Exercise brief: Can you copy out every line of text in the material below word for word, leaving the pictures out of your answer?

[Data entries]

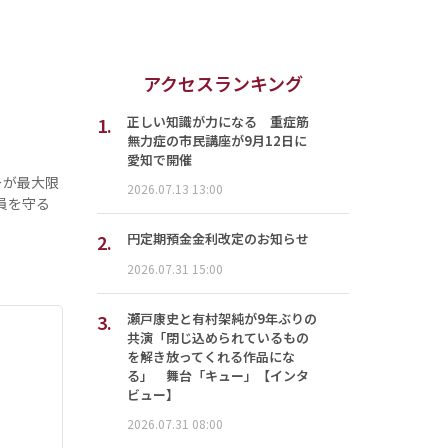
アクセスランキング
1.
正しい知識が力になる 重症筋
無力症の市民講座が9月12日に
愛知で開催
ーが最大限
2026.07.13 13:00
員を守る
2.
円定期預金金利改定のお知らせ
2026.07.31 15:00
3.
瀬戸康史と有村架純が9年ぶりの
共演「閉じ込められているもの
を解き放ってくれる作品にな
る」 舞台「キュー」【インタ
ビュー】
2026.07.31 08:00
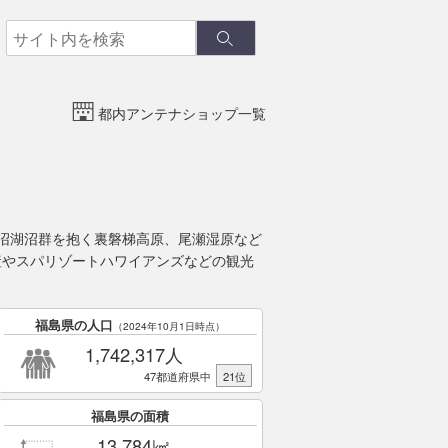
検
検
索
索
都内アンテナショップ一覧
沼湖沼群を抱く裏磐梯高原、尾瀬湿原など
産やスパリゾートハワイアンズなどの観光
福島県の人口
（2024年10月1日時点）
1,742,317人
47都道府県中
21位
福島県の面積
13,784㎢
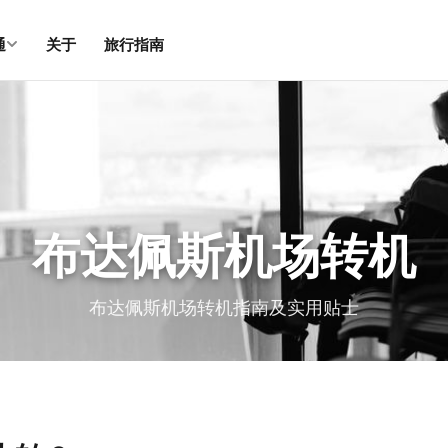
通
关于
旅行指南
布达佩斯机场转机
布达佩斯机场转机指南及实用贴士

Answer to the problem:
アクセスランキング
1.
正しい知識が力になる 重症筋
無力症の市民講座が9月12日に
愛知で開催
ーが最大限
2026.07.13 13:00
員を守る
2.
円定期預金金利改定のお知らせ
2026.07.31 15:00
3.
瀬戸康史と有村架純が9年ぶりの
共演「閉じ込められているもの
を解き放ってくれる作品にな
る」 舞台「キュー」【インタ
ビュー】
2026.07.31 08:00
検
検
索
索
都内アンテナショップ一覧
沼湖沼群を抱く裏磐梯高原、尾瀬湿原など
産やスパリゾートハワイアンズなどの観光
福島県の人口
（2024年10月1日時点）
1,742,317人
47都道府県中
21位
福島県の面積
13,784㎢
通
关于
旅行指南
布达佩斯机场转机
布达佩斯机场转机指南及实用贴士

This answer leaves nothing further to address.